**Your goal:**
Write the lines from the one containing "Rank the series" through the one containing "Average validation loss, Average", inclusive, as a JSON list of strings with one string per line, leaving out blank lines.

**Recorded information:**
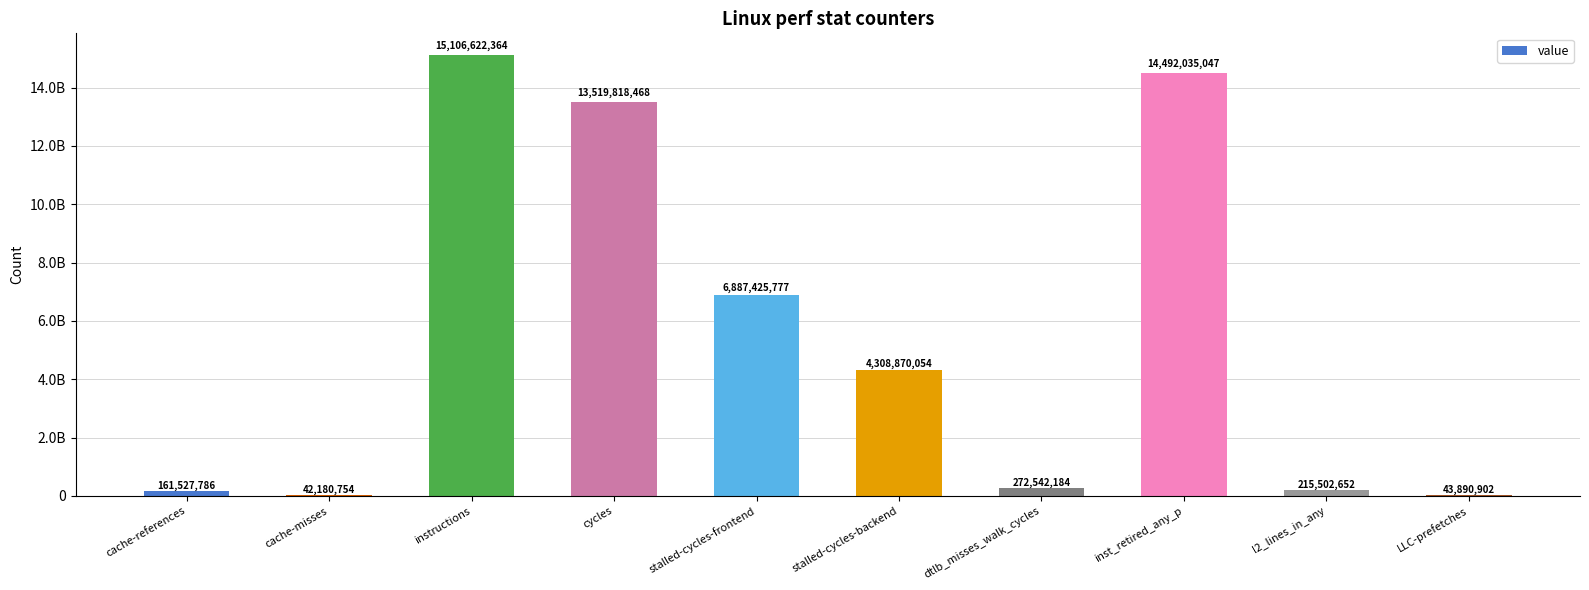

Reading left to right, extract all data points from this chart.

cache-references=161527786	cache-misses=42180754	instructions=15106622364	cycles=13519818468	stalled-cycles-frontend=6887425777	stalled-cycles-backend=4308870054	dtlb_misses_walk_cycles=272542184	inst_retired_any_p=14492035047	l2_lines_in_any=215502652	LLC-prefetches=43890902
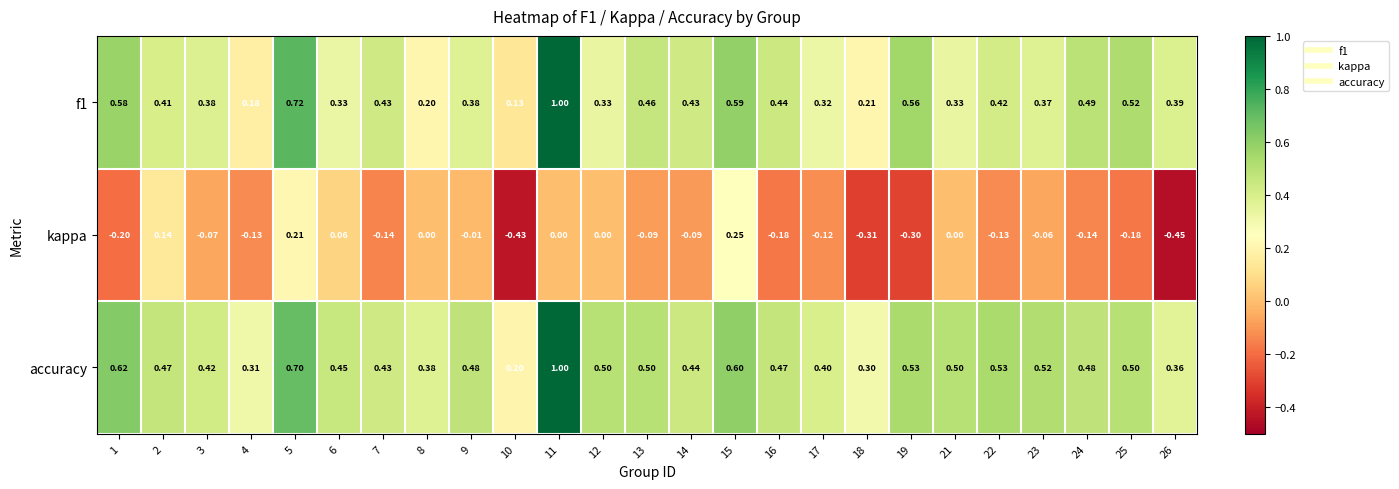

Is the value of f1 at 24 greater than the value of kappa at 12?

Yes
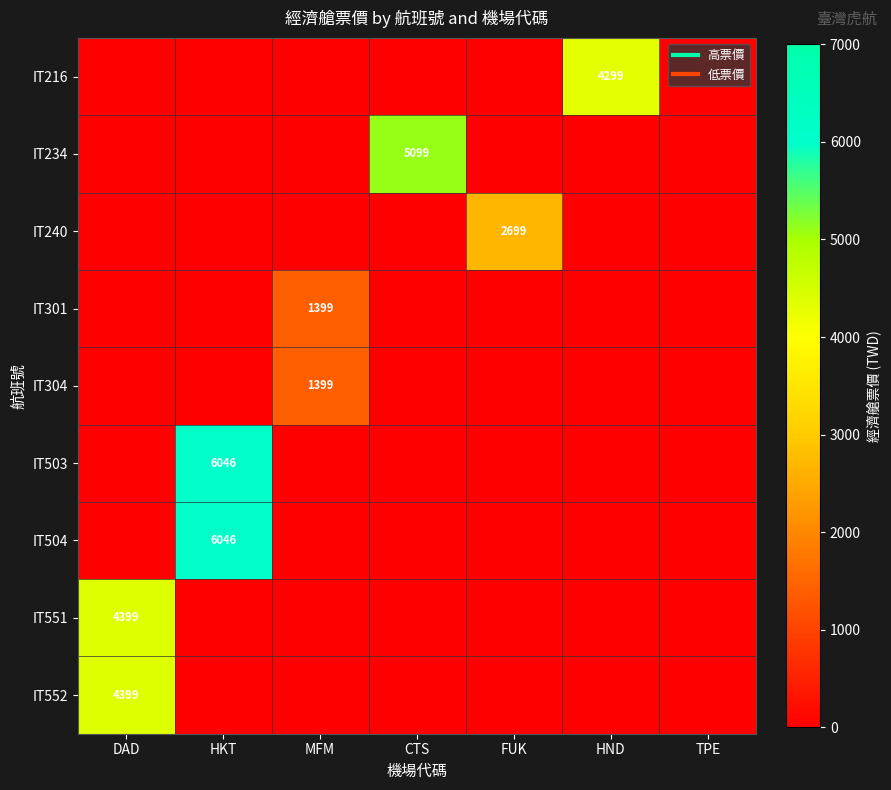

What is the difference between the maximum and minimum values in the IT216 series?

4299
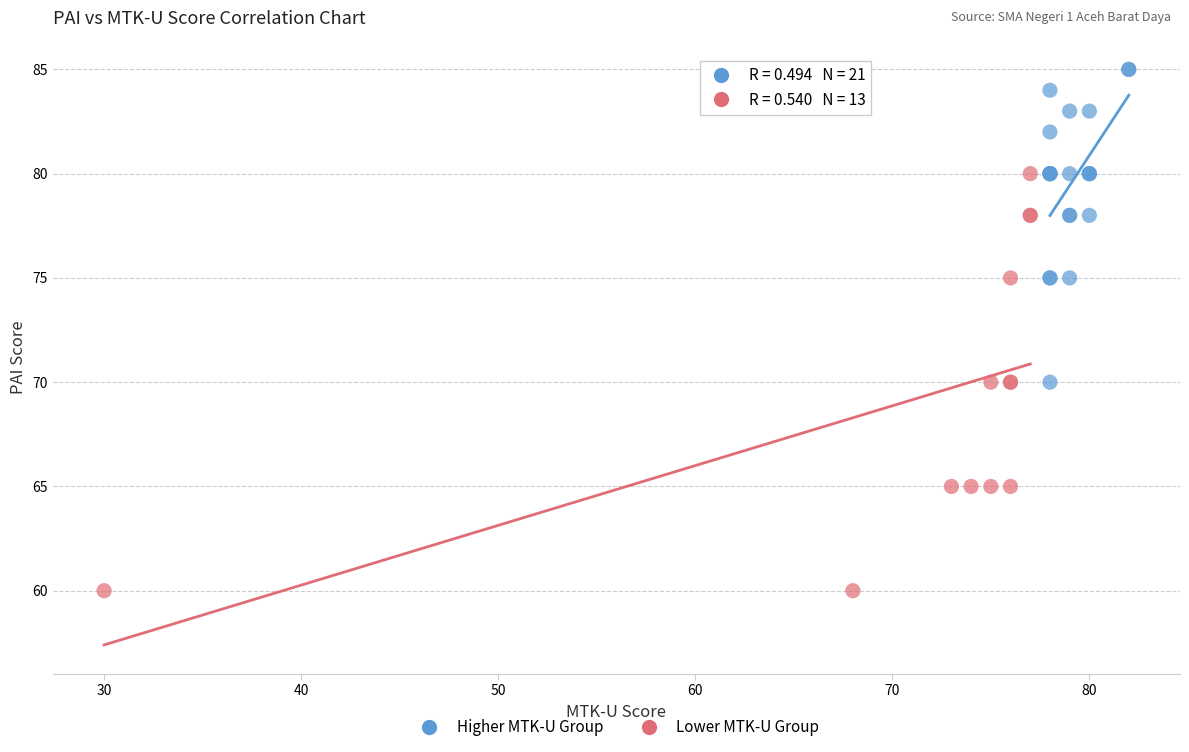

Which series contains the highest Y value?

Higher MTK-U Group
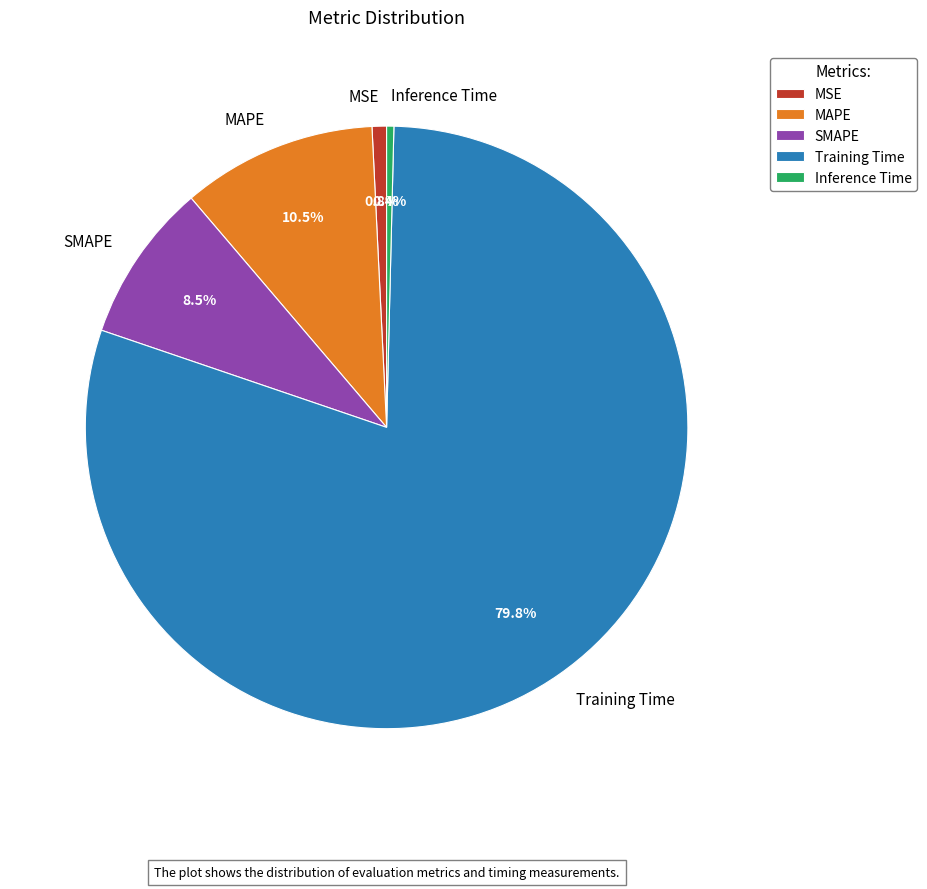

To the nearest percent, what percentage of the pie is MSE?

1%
--
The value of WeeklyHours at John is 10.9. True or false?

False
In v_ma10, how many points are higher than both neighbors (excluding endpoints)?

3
* * *
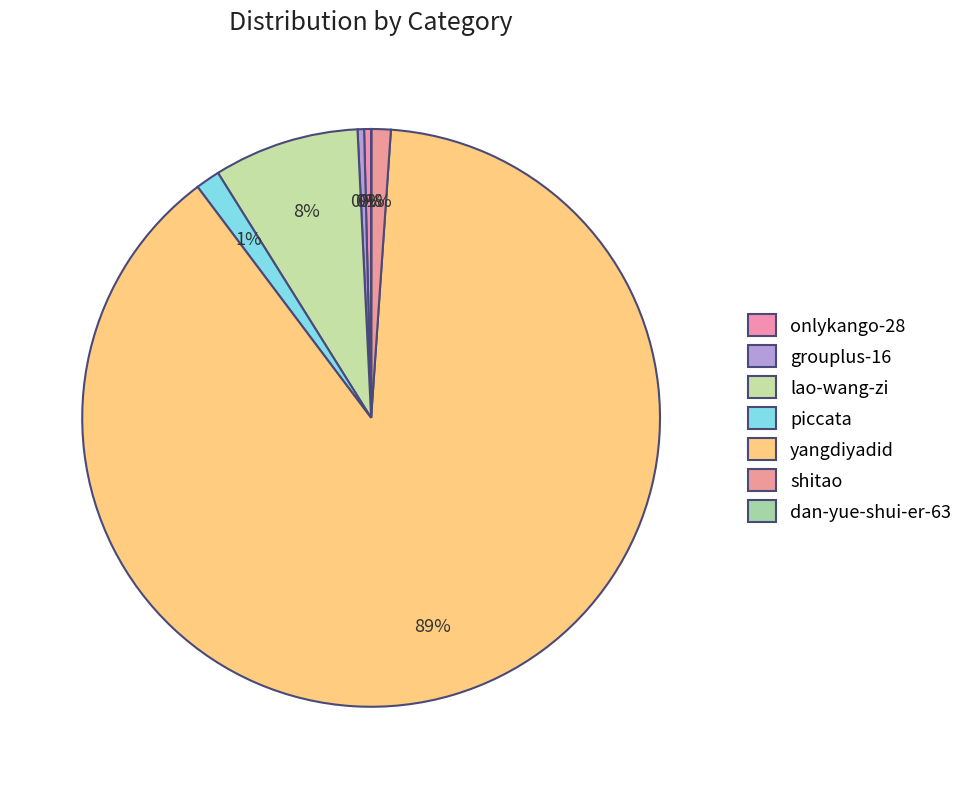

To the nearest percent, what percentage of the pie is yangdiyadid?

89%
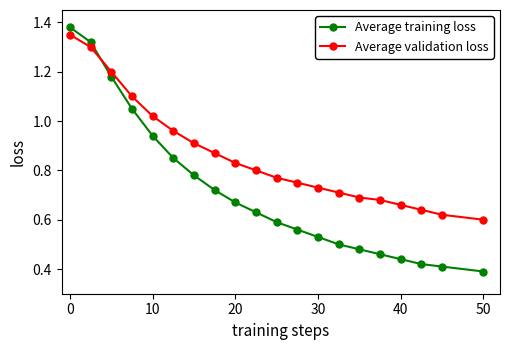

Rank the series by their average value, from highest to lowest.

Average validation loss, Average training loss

**Task output:**
[
  "Rank the series by their average value, from highest to lowest.",
  "Average validation loss, Average training loss"
]